### THE TASK
Search the records for the string "Running". Copy each line where it occurs.

INPUT section start

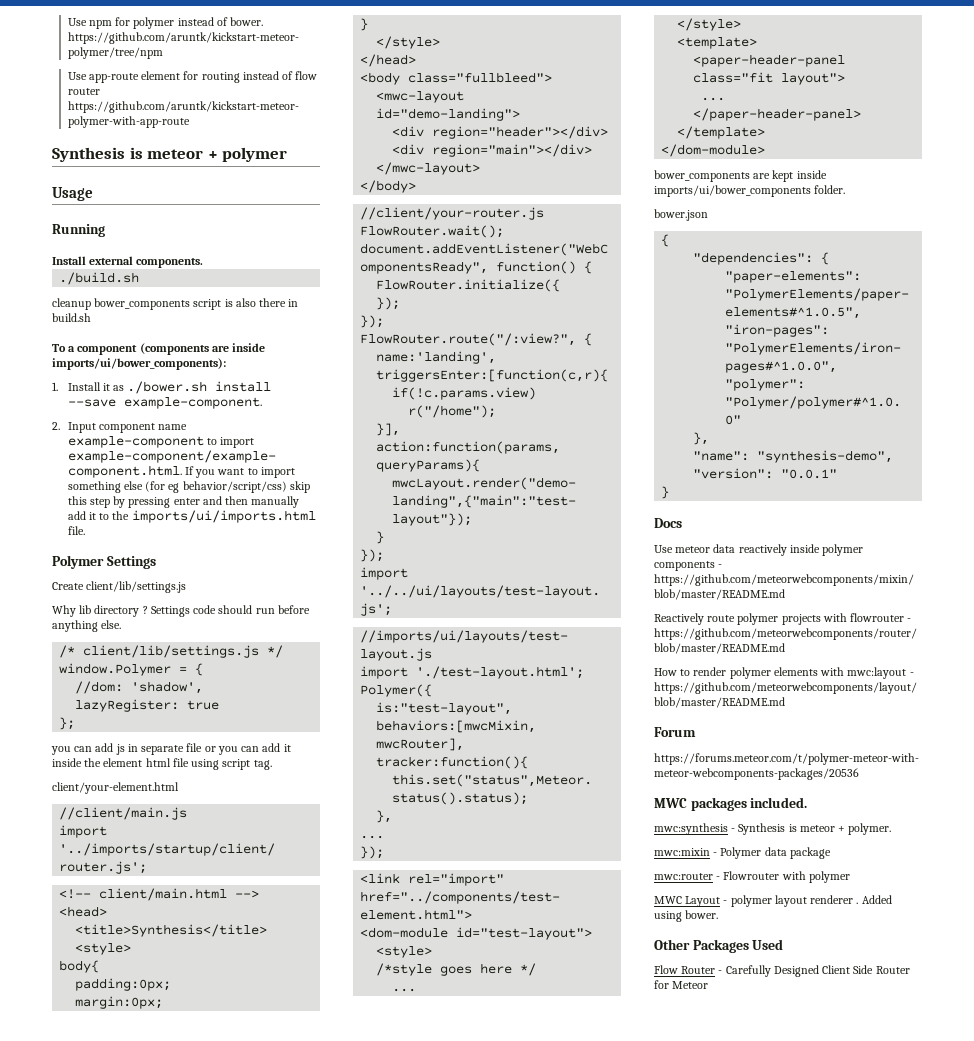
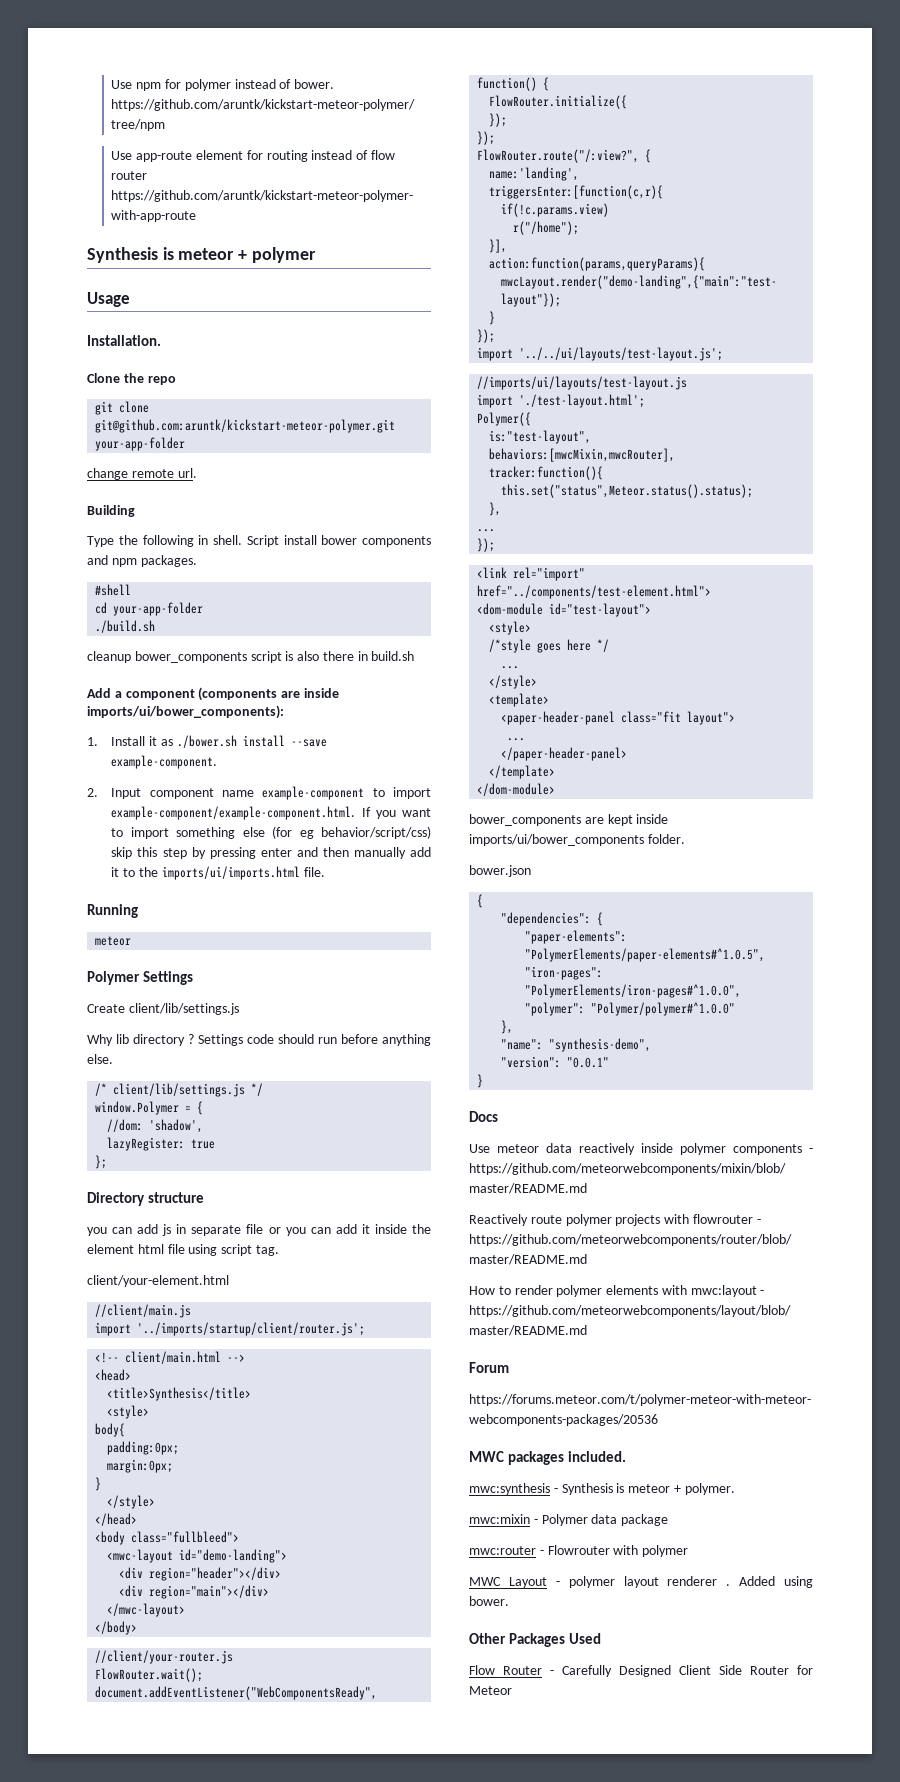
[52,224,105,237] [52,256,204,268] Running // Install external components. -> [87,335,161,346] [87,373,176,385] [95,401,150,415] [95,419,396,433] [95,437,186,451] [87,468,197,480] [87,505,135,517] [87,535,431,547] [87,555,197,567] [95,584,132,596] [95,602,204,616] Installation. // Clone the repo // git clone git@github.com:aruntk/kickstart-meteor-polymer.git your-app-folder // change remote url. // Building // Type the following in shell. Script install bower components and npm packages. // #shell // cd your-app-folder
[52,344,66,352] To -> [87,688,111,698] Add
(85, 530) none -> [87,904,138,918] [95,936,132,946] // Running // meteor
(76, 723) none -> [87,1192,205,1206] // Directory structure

INPUT section end
INPUT section start

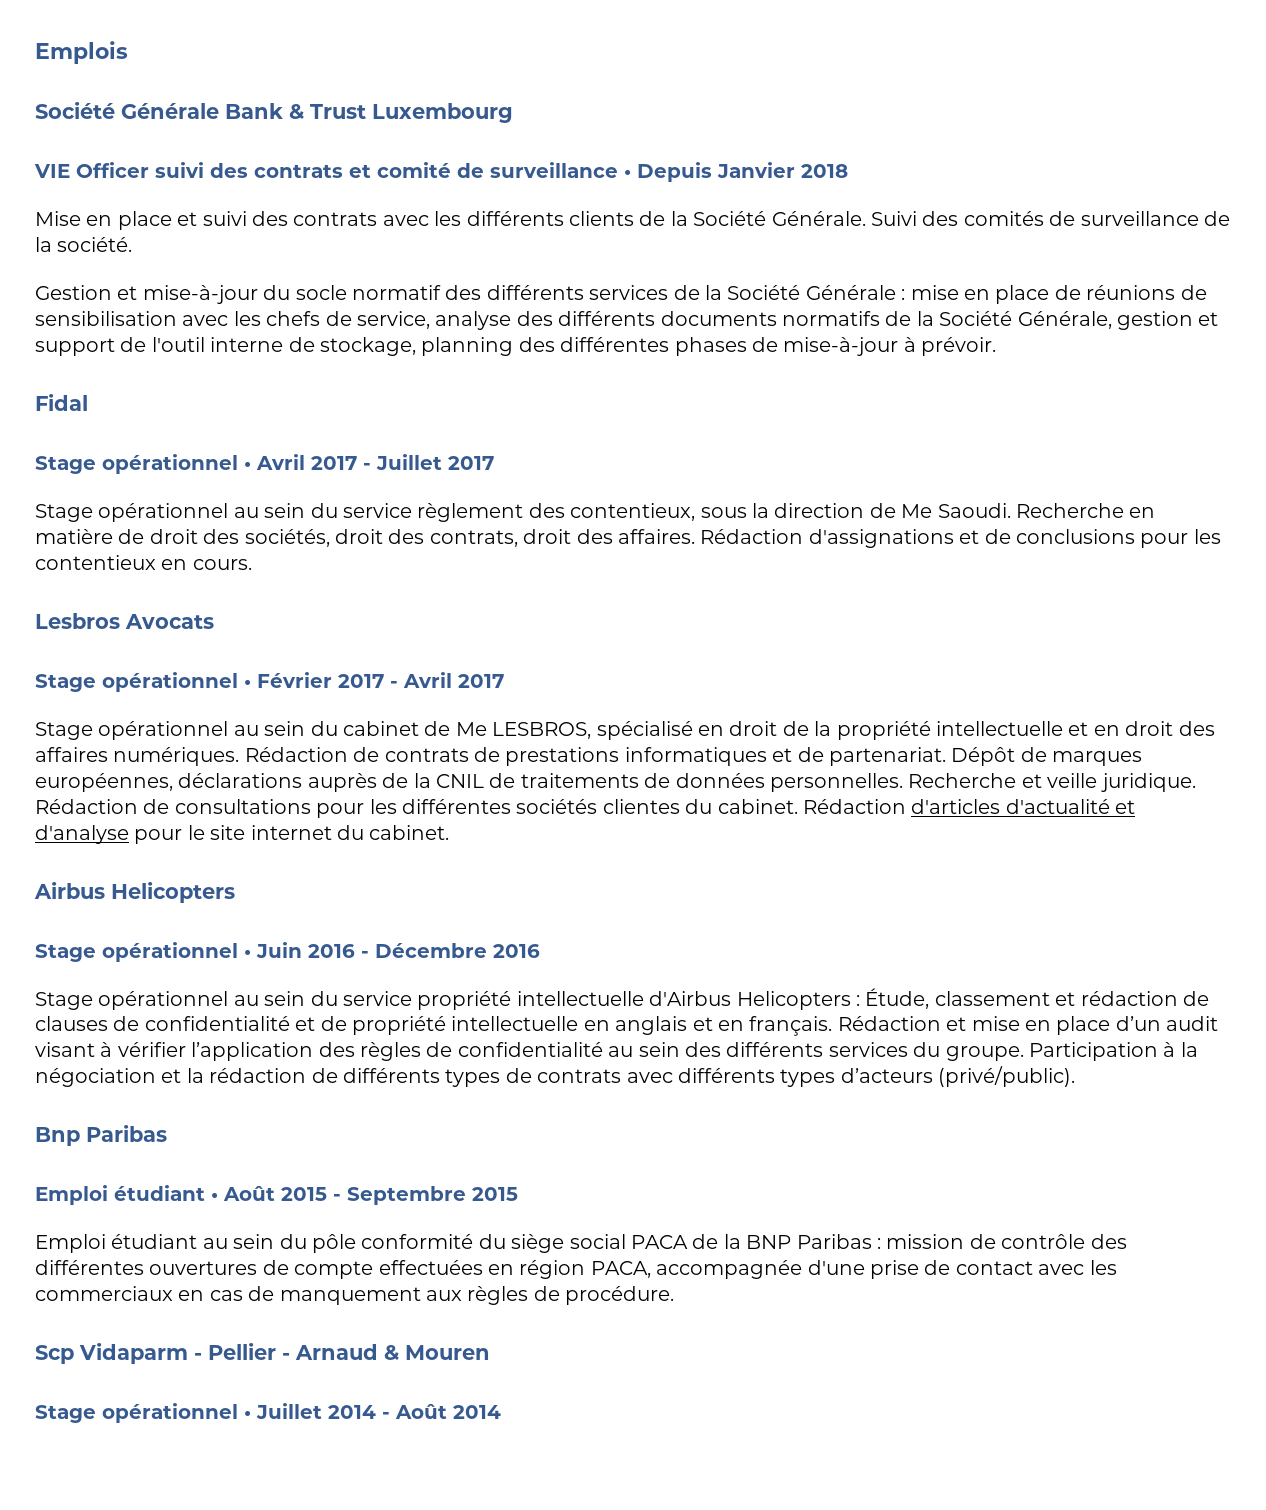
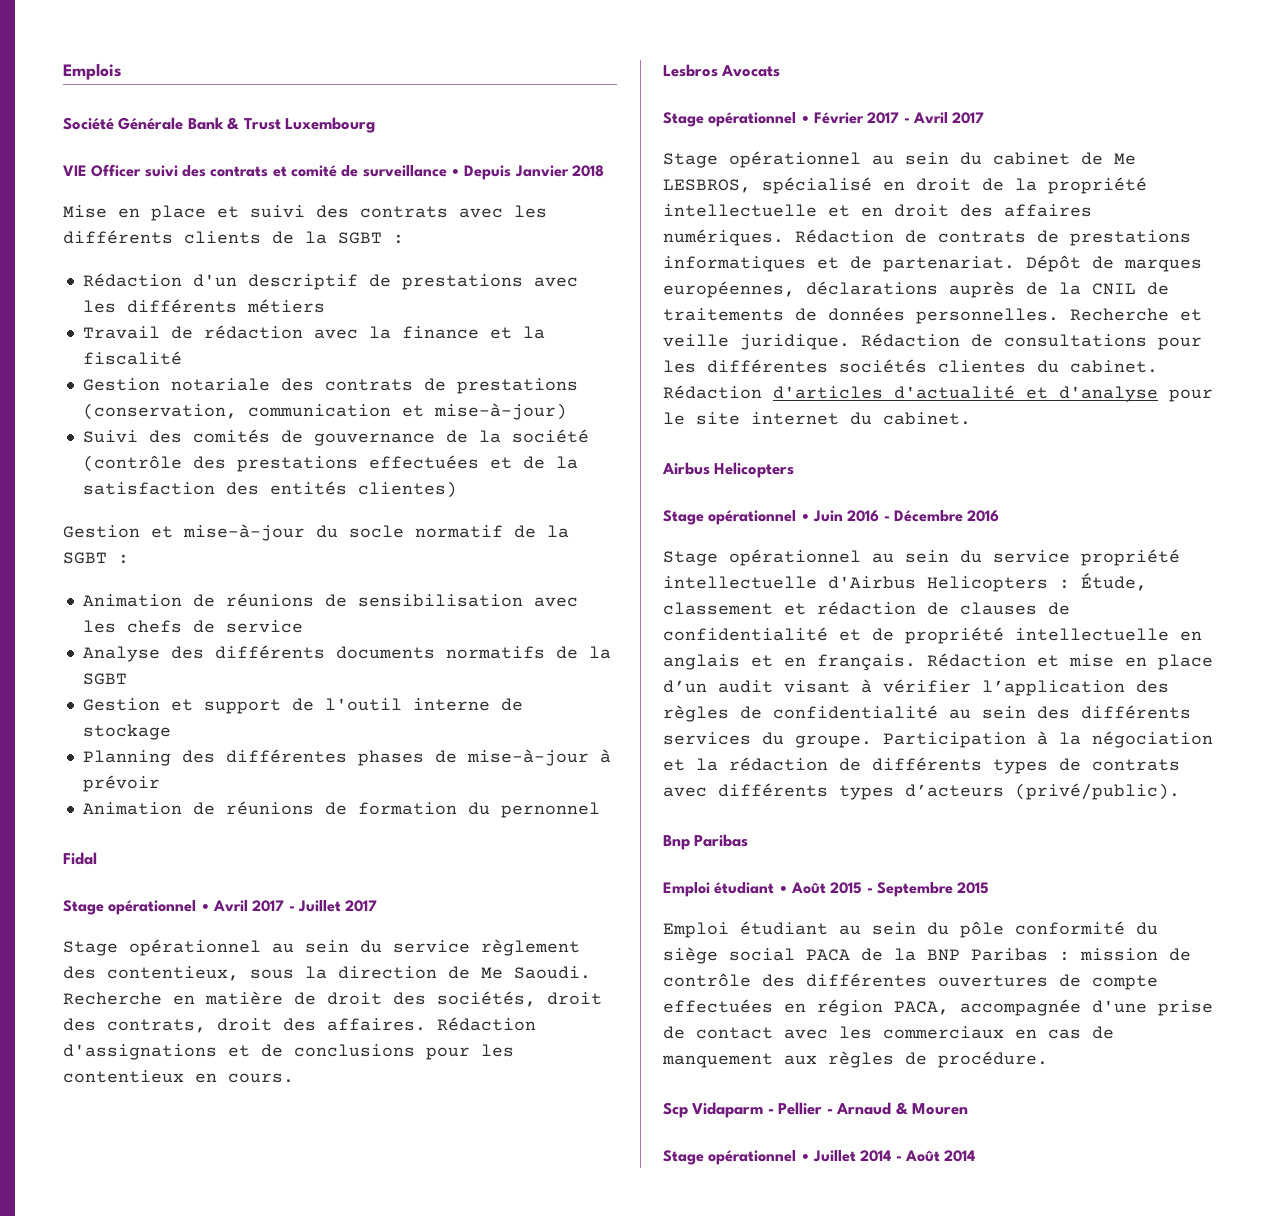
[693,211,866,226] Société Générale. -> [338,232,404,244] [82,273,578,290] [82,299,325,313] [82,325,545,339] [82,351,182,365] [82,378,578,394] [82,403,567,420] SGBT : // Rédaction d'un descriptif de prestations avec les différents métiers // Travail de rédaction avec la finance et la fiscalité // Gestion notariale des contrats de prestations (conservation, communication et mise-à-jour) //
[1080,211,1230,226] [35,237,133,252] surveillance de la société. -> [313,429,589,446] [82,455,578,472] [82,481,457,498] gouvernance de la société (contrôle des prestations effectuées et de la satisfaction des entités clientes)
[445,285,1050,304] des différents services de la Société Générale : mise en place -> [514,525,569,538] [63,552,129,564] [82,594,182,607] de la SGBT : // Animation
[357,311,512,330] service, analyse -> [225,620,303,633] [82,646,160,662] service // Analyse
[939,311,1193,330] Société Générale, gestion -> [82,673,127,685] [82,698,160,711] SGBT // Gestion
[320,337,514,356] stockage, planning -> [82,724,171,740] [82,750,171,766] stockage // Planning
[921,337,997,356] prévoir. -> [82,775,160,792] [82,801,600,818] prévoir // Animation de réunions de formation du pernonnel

INPUT section end

### ANSWER BOX
[52,224,105,237] [52,256,204,268] Running // Install external components. -> [87,335,161,346] [87,373,176,385] [95,401,150,415] [95,419,396,433] [95,437,186,451] [87,468,197,480] [87,505,135,517] [87,535,431,547] [87,555,197,567] [95,584,132,596] [95,602,204,616] Installation. // Clone the repo // git clone git@github.com:aruntk/kickstart-meteor-polymer.git your-app-folder // change remote url. // Building // Type the following in shell. Script install bower components and npm packages. // #shell // cd your-app-folder
(85, 530) none -> [87,904,138,918] [95,936,132,946] // Running // meteor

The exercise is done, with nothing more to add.